Et afin d’éviter de tomber dans la citation de Balzac : « plus on juge moins on aime » (oui je n’ai aucun scrupule à détourner une citation qui parle d’amour pour la faire correspondre à mon sujet)  je pense qu’il serait intéressant aussi d’imaginer de nouveaux décors, de nouvelles mises en scène pour les concours. Avec un peu d’imagination il serait facile d’ajouter une pointe de fantaisie sans pour autant changer intrinsèquement le principe du concours qui est tout de même de comparer plusieurs bières dans le même style est de les classer. Peut-être que cela existe mais des juges les yeux bandés pour une dégustation changerait complètement leur perception par exemple. L’objectif serait  de surprendre les juges et de les sortir en partie de cette condition de juge ce qui, j’en suis sur, influencerai leur décision.  Pour reprendre l’idée de la dégustation à l’aveugle, la même bière serait-elle élue si l’on coupait le sens de la vue au juge ?  A vérifier.
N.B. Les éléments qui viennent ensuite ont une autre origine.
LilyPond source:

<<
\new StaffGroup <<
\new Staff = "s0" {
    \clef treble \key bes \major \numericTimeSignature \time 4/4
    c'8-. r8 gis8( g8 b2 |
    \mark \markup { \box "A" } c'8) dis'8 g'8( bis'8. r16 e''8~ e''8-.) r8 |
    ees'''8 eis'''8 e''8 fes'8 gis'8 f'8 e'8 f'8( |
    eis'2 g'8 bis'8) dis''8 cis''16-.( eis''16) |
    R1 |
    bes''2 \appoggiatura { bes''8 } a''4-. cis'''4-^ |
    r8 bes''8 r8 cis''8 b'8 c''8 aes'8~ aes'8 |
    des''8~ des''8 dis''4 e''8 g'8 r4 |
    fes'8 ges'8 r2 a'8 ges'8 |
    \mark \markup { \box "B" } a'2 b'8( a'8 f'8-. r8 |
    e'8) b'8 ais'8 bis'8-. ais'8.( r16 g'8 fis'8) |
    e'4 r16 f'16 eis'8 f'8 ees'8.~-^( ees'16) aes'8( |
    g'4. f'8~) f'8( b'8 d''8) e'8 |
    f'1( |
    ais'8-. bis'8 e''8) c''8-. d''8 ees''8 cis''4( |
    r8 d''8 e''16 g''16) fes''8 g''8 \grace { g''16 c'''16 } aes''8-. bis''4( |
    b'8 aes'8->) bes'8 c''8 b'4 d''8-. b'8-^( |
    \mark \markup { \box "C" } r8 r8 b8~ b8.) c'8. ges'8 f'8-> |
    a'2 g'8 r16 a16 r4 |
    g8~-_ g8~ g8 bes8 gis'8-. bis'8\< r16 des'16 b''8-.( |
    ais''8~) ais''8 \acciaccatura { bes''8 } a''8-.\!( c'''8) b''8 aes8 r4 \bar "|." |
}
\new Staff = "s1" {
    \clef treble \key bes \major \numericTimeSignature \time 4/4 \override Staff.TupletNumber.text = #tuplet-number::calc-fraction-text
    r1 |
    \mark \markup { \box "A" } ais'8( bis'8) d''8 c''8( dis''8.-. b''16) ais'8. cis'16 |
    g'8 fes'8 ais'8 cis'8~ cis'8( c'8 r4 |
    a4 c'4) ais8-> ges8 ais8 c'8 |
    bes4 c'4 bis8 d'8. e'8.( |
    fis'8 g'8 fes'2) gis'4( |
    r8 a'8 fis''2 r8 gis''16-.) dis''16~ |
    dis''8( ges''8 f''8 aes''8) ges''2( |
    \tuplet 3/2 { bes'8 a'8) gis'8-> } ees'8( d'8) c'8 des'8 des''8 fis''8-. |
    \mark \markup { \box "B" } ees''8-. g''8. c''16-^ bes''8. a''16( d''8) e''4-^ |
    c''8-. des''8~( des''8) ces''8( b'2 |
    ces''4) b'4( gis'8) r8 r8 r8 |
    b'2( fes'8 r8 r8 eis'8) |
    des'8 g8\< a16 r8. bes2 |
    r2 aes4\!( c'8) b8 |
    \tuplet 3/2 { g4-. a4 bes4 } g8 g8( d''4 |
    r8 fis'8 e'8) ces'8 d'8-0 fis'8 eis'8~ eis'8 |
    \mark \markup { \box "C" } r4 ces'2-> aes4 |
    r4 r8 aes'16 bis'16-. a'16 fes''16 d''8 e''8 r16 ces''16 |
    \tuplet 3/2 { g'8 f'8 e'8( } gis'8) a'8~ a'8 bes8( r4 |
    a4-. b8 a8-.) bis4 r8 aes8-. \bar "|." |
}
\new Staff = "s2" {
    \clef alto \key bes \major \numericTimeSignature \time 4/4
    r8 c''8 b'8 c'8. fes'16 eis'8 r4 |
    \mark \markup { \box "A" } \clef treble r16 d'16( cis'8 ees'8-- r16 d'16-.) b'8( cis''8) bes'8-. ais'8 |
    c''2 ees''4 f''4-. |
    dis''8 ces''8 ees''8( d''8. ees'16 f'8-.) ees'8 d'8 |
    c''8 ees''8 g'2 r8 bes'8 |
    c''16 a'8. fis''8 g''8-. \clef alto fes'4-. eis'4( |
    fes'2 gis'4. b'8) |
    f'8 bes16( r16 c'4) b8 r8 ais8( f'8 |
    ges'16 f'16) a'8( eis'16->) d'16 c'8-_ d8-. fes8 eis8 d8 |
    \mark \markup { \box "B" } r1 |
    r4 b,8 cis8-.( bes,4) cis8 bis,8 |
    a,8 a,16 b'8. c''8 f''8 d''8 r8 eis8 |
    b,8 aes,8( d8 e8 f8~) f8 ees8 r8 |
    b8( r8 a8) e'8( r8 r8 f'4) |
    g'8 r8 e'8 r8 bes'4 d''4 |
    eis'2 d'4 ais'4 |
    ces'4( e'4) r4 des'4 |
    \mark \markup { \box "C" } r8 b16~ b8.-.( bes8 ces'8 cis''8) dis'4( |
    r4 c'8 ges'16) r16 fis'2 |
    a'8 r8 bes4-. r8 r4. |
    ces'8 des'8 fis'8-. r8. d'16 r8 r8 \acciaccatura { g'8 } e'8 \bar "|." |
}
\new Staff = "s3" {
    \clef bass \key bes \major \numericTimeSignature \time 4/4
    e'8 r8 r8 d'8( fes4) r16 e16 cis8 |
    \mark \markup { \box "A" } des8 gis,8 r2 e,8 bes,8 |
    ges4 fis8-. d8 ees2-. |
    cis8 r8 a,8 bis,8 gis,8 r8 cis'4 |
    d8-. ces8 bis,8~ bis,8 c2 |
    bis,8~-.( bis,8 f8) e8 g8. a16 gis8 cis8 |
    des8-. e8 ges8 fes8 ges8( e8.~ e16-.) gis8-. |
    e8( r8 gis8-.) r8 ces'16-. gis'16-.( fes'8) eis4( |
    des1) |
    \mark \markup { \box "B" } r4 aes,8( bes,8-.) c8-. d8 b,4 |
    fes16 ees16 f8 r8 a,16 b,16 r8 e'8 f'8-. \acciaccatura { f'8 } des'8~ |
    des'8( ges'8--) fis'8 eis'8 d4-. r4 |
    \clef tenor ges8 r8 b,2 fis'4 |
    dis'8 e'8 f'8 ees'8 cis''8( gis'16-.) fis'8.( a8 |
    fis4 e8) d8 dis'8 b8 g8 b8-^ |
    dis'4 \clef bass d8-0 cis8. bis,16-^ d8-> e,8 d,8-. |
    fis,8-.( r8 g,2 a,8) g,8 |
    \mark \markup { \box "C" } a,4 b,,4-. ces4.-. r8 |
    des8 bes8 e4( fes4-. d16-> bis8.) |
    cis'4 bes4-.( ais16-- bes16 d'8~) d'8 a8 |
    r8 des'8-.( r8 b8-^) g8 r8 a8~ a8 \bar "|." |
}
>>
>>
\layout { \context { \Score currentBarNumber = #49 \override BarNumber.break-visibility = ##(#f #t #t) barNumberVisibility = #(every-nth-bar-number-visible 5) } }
Ou alors plutôt que de réunir des groupes de juges qui vont discuter, débattre, il est tout à fait possible aussi d’imaginer un concours…. A distance. Cela existe peut-être déjà d’ailleurs aussi. Mais chaque juge ne pourra plus s’influencer. Là aussi je serai curieux de voir si le résultat final changerait. Plus simplement et certainement le plus objectif, puisque La matière de la connaissance + la forme de la connaissance = dégustation objective pourquoi en plus des juges classiquement réunis pour le concours, ne pas faire voter un panel de personnes non juges ? Qui pourrait boire la même bière sans en connaitre le brasseur ni le nom, mais pourrait la boire dans un laps de temps de quelques jours dans l’endroit et avec les gens qui leur plait ? Et de fait, rendre un verdict via internet et que ce verdict soit pris en compte dans le jugement final ? Je reste persuadé qu’il y a plein de pistes à étudier pour pimenter et rendre le plus objectifs possible les concours.

Pour finir ces élucubrations d’un homme confiné, n’oublions pas ce que nous a enseigné Kierkegaard : La vérité est subjective : toutes les opinions ne se valent pas mais les vérités vraiment importantes sont personnelles, et si vous souhaitiez aller plus loin dans vos réflexions il faudra alors vous tourner ver Nietzche : il n’existe pas de vérité. Seulement des interprétations.